Viagra Boys – Cave World

von am 31. Juli 2022 in Album

Viagra Boys – Cave World

Pulp Non Fiction: Die Viagra Boys liefern mit ihrem Drittwerk Cave World neue Geschichten aus dem zeitgenössischen Zwielicht einer gespaltenen Welt der egozentrischen Kleingangstern und großen Verschwörungstheorien.

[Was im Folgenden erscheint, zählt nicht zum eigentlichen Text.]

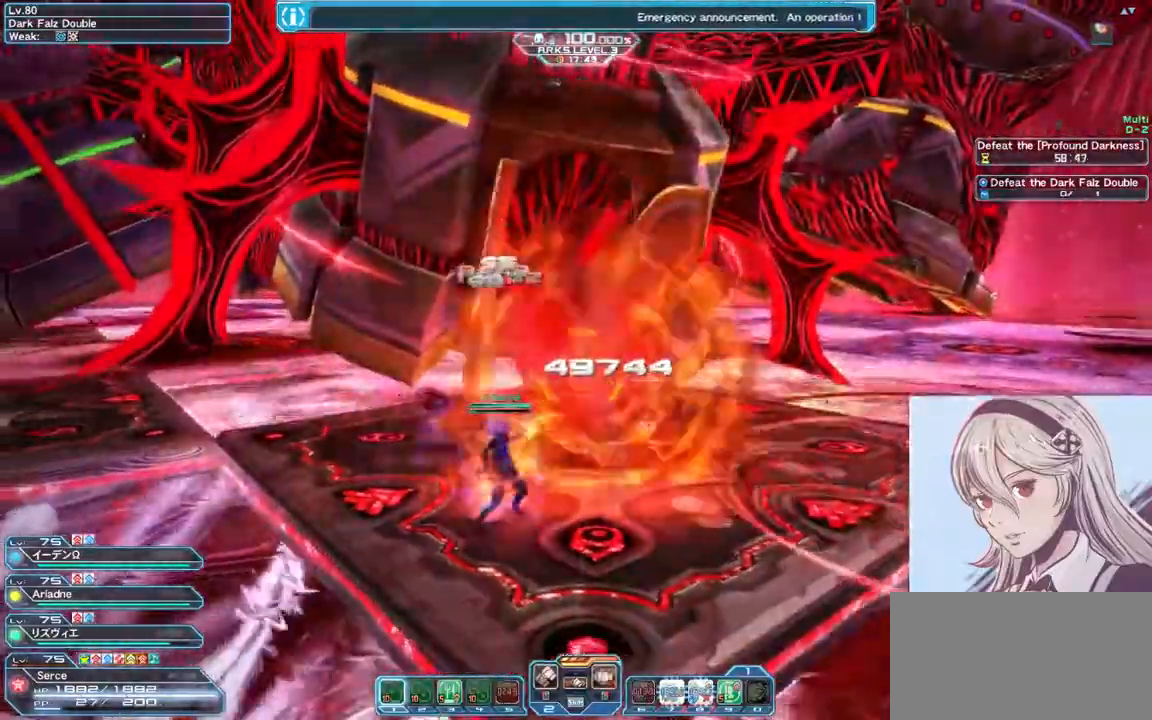
{"keys": ["d"], "mouse": [], "events": [[167, "mouse_left", "down"], [333, "a", "up"], [367, "d", "down"], [367, "mouse_left", "up"]]}
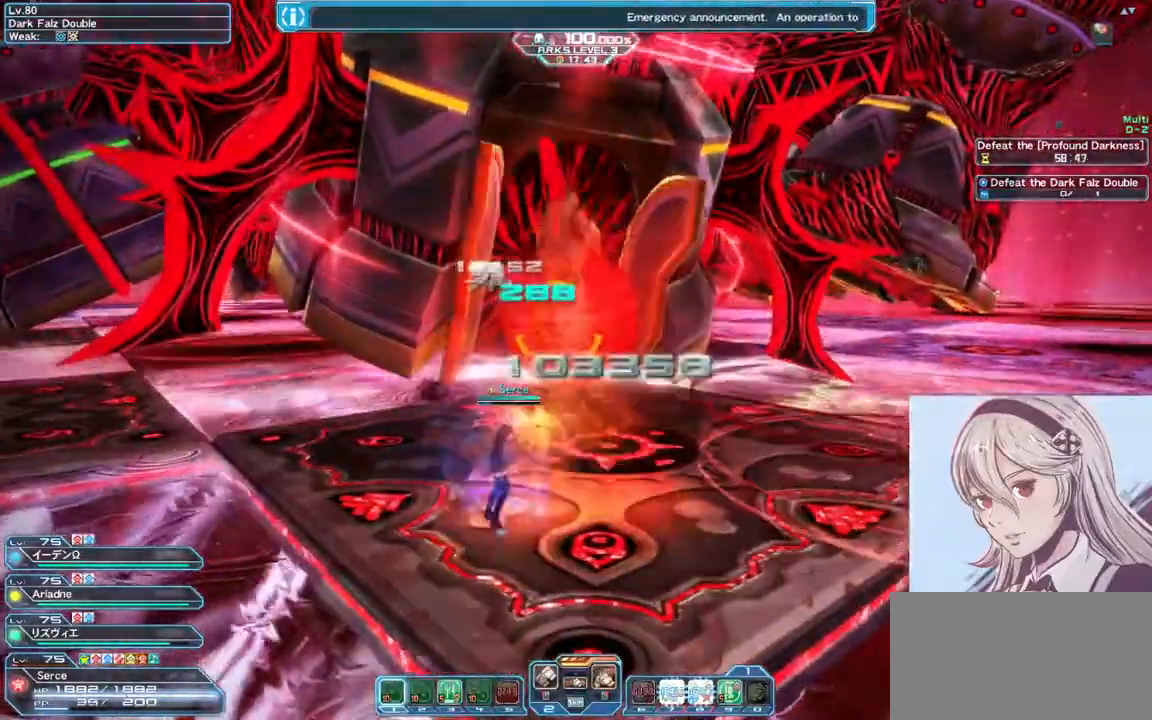
{"keys": ["d"], "mouse": [], "events": [[33, "mouse_left", "down"], [267, "mouse_left", "up"]]}
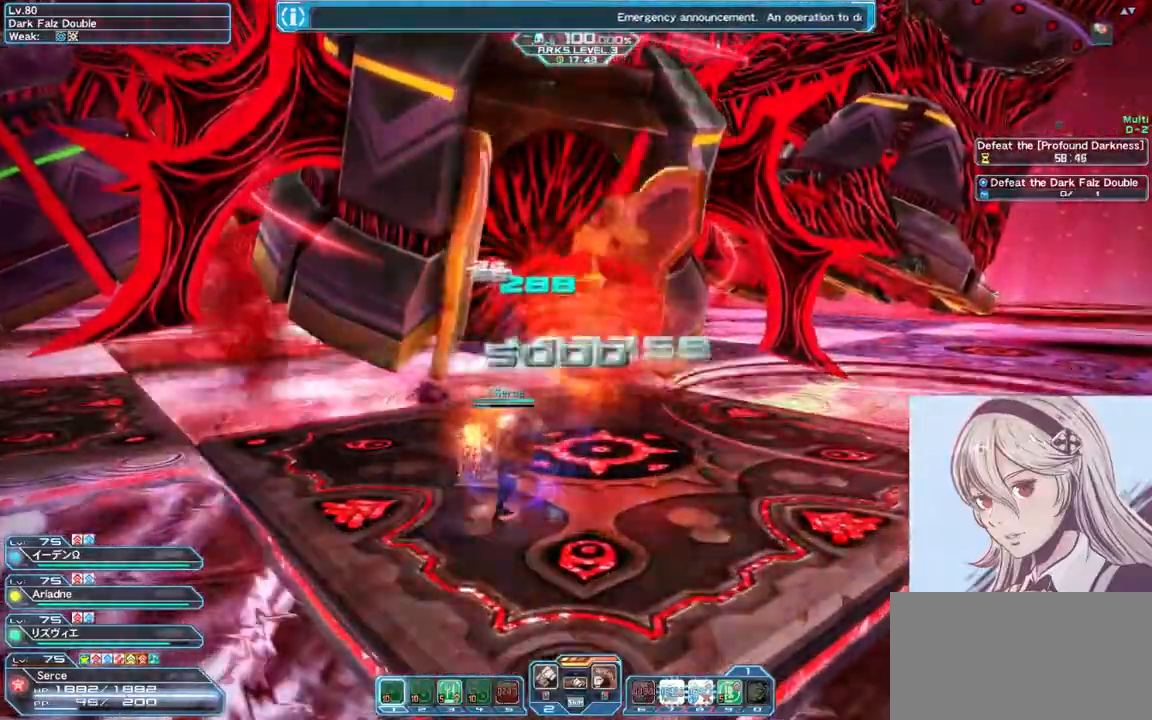
{"keys": ["d"], "mouse": ["left"], "events": [[33, "mouse_left", "down"], [267, "mouse_left", "up"], [500, "mouse_left", "down"]]}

Dafür bündeln die Schweden gleich zum Einstieg all ihre Stärken: Baby Criminal ist fett treibender Dance Punk mit einem hedonistischem Saxofon und unwiderstehlichem Groove, der unmissverständlich klar macht, dass die Viagra Boys mittlerweile auf alles ein State-of-the-Art-Referenzwert-Patent haben, was mit Street Worms noch anachronistisch-unmodern ein Jahrzehnt zu spät gekommen zu sein schien.
Der Einstieg in die dritte Platte der Gang klingt dazu nicht nur so frisch und hungrig wie eh und je, sondern will auch das Momentum so zielsicher fokussieren: Sänger Sebastian Murphy pirscht durch eine von Impfdebatten zerriebene Welt der Trickbetrüger und Aushilfsgangster, suhlt sich im übergeordneten Konzept aus demonstrativ primitiv-simplen Texten im fast infantilen Party-Modus, satirisch ätzend, voller schmissiger (pop)kultureller Hooks a la „They said that he was tryna build a nuclear device A nuclear device, man/ I Used to be a baby, now I’m just a criminal“ – auch wenn der wirklich giftige Biss hinter dem humoristischen Unterhaltungswert steht.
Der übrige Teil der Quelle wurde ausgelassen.